Abstract: PO0722
Elucidation of Glomerular Hemodynamic Changes by SGLT-2 Inhibitors and ARBs in a Type 2 Diabetic Animal Model Using In Vivo Imaging
Session Information
- Diabetic Kidney Disease: Basic - II
November 04, 2021 | Location: On-Demand, Virtual Only
Abstract Time: 10:00 AM - 12:00 PM
Category: Diabetic Kidney Disease
- 601 Diabetic Kidney Disease: Basic
Authors
- Wada, Yoshihisa, Department of Nephrology and Hypertension, Kawasaki Medical School, Kurashiki, Okayama, Japan
- Kidokoro, Kengo, Department of Nephrology and Hypertension, Kawasaki Medical School, Kurashiki, Okayama, Japan
- Umeno, Reina, Department of Nephrology and Hypertension, Kawasaki Medical School, Kurashiki, Okayama, Japan
- Kondo, Megumi, Department of Nephrology and Hypertension, Kawasaki Medical School, Kurashiki, Okayama, Japan
- Kadoya, Hiroyuki, Department of Nephrology and Hypertension, Kawasaki Medical School, Kurashiki, Okayama, Japan
- Nagasu, Hajime, Department of Nephrology and Hypertension, Kawasaki Medical School, Kurashiki, Okayama, Japan
- Sasaki, Tamaki, Department of Nephrology and Hypertension, Kawasaki Medical School, Kurashiki, Okayama, Japan
- Kashihara, Naoki, Department of Nephrology and Hypertension, Kawasaki Medical School, Kurashiki, Okayama, Japan
Background
In recent clinical trials have shown that SGLT2 inhibitor (SGLT2i) inhibit the progression of diabetic kidney disease (DKD). We established the method for measuring single-nephron GFR (SNGFR) in mice by in vivo imaging and found that the adenosine / adenosine A1 receptor (A1aR) pathway in tubuloglomerular feedback (TGF) is involved in the pathogenesis of glomerular hyperfiltration (GH) in DKD using type1 diabetic animal model (Kidokoro K. et al. Circulation 2019). The mechanism of development of GH, and improvement of GH by SGLT2i is considered to be different in type 1 and type 2 DKD. However, the detailed regulatory mechanism of GFR has not been elucidated in type 2 DKD. We conducted experiments to elucidate the glomerular hemodynamic changes in type 2 diabetic animal model, using SGLT2i alone and in combination with RAAS inhibitor.
Methods
Zucker Lean (ZL) and Zucker Diabetic Fatty (ZDF) rats were used.

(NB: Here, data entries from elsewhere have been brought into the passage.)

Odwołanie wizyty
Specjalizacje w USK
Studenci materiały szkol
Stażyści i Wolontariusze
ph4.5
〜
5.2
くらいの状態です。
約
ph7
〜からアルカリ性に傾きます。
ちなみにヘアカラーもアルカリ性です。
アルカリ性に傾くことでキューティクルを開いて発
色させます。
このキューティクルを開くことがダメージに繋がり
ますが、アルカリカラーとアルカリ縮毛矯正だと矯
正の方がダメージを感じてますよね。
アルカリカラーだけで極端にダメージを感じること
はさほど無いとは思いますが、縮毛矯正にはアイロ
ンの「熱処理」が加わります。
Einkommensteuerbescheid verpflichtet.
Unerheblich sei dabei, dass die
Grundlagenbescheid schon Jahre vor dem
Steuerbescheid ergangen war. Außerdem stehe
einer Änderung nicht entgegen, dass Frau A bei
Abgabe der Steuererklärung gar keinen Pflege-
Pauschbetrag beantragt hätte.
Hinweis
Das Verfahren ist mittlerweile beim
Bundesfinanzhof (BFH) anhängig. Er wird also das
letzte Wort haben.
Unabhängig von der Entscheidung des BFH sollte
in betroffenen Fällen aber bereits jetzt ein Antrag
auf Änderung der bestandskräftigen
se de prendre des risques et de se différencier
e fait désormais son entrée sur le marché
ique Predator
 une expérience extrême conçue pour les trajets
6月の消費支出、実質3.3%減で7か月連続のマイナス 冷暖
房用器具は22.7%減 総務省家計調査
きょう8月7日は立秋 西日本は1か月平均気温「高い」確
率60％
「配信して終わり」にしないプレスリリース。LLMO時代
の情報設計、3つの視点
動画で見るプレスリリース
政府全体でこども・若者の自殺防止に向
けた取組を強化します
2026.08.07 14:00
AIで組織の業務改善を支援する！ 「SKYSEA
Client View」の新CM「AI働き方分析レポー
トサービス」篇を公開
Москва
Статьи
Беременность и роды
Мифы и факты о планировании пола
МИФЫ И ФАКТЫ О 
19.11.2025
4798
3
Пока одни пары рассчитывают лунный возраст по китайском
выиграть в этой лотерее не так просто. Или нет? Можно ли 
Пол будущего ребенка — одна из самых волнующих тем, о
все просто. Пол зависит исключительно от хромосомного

Multi photon microscope was used to evaluate SNGFR, afferent arteriole (AA) and efferent arteriole (EA). The change in AA, EA, and SNGFR were observed every 30 minutes after SGLT2i administration. Furthermore, we investigated the involvement of the adenosine / A1aR pathway in type 2 diabetic animals using an A1aR antagonist (A1aRant). We made a SGLT2i + ARB combination group and measured AA, EA, and glomerular volume.
Results
ZDF showed a significant increase in blood glucose and urinary protein levels compared to ZL. SNGFR, AA and EA were significantly increased in ZDF compared to ZL, indicating GH. SGLT2i administration resulted in correction of AA hyperdilation and inhibition of GH. The inhibitory effect on hyperfiltration by SGLT2i was abolished by the concomitant use of A1aRant. There was no significant change about blood pressure, but urinary protein excretion was significantly suppressed by ARB treatment in ZDF. Glomerular volume was significantly increased, while there were no significant changes in AA and EA. SGLT2i ameliorated abnormal expansion of AA also in the presence of ARB, and no change in EA.
Conclusion
Our results showed that the regulation of AA vascular tonus by the adenosine/ A1aR pathway in TGF was involved in the GH in type 2 DKD.
Funding
- Commercial Support – TAISHO PHARMACEUTICAL CO., LTD.